### STUDY MATERIAL
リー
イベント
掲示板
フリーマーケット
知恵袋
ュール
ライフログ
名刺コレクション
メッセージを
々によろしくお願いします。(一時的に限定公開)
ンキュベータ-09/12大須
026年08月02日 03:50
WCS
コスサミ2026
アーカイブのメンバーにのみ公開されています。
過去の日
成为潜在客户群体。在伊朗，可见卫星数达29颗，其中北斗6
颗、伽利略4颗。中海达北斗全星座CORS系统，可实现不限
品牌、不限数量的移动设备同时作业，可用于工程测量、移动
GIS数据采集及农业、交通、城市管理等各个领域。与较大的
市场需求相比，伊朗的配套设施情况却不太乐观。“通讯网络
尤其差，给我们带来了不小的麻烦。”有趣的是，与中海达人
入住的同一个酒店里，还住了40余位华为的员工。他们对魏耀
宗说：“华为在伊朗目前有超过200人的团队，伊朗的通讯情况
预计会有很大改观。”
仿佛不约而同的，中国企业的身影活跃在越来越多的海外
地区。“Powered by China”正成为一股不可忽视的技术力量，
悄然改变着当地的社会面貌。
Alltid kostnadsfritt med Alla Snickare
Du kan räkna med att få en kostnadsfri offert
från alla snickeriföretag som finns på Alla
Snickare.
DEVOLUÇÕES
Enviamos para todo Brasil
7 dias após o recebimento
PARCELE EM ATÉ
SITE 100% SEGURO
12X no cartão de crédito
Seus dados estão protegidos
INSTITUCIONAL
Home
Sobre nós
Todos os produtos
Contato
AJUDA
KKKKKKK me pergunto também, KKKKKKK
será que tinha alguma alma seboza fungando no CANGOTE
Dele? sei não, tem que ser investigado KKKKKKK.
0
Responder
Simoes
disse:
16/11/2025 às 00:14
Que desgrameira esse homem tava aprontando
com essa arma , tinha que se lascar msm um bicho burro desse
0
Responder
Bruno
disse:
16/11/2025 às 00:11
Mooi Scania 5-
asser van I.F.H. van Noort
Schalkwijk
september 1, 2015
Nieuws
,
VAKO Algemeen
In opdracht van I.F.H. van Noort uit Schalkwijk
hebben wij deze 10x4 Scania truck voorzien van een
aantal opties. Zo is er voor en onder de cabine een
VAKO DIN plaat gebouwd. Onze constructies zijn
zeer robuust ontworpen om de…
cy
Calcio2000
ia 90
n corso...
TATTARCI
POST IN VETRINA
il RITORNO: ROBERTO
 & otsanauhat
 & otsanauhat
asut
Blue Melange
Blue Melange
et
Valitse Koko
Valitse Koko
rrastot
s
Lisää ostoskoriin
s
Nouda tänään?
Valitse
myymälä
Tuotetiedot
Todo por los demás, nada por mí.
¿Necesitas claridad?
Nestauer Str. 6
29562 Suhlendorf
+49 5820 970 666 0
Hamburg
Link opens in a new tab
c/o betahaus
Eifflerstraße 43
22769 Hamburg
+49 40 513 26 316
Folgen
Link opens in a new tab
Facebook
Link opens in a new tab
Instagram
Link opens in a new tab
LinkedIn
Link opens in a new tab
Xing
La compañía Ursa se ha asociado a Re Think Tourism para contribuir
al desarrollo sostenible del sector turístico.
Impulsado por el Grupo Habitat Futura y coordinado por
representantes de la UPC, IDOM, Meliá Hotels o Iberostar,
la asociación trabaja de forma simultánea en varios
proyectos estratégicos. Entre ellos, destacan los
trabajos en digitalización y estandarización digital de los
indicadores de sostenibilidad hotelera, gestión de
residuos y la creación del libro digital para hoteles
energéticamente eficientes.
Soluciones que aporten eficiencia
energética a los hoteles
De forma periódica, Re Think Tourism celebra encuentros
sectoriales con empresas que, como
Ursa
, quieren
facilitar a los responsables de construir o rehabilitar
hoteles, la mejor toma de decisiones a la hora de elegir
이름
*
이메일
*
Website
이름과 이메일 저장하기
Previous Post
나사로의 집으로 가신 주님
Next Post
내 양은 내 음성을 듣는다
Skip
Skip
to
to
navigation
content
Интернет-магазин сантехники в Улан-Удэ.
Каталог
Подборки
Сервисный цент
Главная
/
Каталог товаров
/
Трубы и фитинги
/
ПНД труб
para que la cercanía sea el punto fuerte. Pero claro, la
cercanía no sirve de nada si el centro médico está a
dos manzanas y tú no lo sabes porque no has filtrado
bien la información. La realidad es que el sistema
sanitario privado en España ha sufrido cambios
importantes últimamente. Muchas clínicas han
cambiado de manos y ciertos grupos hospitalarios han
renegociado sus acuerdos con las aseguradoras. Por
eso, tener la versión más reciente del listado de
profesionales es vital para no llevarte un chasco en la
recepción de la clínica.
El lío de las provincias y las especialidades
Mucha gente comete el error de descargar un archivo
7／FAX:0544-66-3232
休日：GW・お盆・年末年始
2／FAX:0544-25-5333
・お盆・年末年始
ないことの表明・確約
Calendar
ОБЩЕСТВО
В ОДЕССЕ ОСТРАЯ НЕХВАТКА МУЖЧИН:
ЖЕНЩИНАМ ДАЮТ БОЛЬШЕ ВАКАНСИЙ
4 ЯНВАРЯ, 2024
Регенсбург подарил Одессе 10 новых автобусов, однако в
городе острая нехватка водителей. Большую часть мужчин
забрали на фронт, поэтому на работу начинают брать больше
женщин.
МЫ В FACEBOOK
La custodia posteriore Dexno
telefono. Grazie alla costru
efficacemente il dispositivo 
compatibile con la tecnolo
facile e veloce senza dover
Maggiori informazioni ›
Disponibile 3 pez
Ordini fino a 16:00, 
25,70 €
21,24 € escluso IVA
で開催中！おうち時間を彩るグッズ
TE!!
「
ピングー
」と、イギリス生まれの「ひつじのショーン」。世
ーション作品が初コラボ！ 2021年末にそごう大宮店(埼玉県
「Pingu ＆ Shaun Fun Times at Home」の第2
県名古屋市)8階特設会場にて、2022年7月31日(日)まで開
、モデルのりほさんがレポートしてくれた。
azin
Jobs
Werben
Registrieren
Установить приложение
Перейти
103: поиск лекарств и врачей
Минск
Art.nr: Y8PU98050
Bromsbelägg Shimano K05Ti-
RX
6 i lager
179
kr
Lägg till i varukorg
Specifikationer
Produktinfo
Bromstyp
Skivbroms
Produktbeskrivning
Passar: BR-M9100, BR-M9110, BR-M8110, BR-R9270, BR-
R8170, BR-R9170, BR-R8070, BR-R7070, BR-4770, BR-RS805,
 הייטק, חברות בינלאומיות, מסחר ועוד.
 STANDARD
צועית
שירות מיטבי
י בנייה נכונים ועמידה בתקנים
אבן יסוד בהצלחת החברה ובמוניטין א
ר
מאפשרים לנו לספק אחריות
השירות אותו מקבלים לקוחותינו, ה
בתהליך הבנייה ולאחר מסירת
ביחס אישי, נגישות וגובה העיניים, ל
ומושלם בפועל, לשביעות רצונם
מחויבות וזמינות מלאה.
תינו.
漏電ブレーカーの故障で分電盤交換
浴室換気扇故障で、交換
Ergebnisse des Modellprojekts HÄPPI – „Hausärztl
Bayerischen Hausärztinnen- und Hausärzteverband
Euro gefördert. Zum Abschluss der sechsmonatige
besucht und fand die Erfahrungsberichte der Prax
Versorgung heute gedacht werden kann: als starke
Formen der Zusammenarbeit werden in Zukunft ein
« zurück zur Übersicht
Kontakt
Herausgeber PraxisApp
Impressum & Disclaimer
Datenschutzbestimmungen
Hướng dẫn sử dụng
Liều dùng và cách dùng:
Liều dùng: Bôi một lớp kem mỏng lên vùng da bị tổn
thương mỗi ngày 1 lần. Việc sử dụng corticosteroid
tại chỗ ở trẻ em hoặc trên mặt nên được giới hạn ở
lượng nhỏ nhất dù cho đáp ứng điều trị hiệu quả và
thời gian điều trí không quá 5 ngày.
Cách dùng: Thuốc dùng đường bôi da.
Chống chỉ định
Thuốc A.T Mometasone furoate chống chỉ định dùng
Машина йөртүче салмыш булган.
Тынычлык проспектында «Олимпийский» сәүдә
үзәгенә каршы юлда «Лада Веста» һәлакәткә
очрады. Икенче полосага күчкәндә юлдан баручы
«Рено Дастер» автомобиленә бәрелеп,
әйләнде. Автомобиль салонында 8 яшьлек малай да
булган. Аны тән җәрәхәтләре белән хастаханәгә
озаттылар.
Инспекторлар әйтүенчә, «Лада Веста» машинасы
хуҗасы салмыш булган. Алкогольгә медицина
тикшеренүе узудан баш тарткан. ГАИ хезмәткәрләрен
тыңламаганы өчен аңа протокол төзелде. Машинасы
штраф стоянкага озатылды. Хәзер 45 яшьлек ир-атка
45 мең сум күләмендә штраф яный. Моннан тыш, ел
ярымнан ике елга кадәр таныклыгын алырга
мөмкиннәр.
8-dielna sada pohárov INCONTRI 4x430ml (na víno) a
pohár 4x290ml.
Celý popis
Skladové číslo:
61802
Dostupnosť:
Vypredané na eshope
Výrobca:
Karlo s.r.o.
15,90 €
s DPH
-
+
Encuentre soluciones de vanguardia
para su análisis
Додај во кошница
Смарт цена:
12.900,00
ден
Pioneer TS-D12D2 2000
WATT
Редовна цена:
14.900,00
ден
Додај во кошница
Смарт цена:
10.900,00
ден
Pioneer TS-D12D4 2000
######
* ACTION ITEM *
Can you express every line from the start of the records through the line containing "GIS数据采集及农业、交通、城市管理等各个领域。与较大的", both ends included, as a JSON list of strings with one string per line and blank lines left out?

* RESPONSE *
[
  "リー",
  "イベント",
  "掲示板",
  "フリーマーケット",
  "知恵袋",
  "ュール",
  "ライフログ",
  "名刺コレクション",
  "メッセージを",
  "々によろしくお願いします。(一時的に限定公開)",
  "ンキュベータ-09/12大須",
  "026年08月02日 03:50",
  "WCS",
  "コスサミ2026",
  "アーカイブのメンバーにのみ公開されています。",
  "過去の日",
  "成为潜在客户群体。在伊朗，可见卫星数达29颗，其中北斗6",
  "颗、伽利略4颗。中海达北斗全星座CORS系统，可实现不限",
  "品牌、不限数量的移动设备同时作业，可用于工程测量、移动",
  "GIS数据采集及农业、交通、城市管理等各个领域。与较大的"
]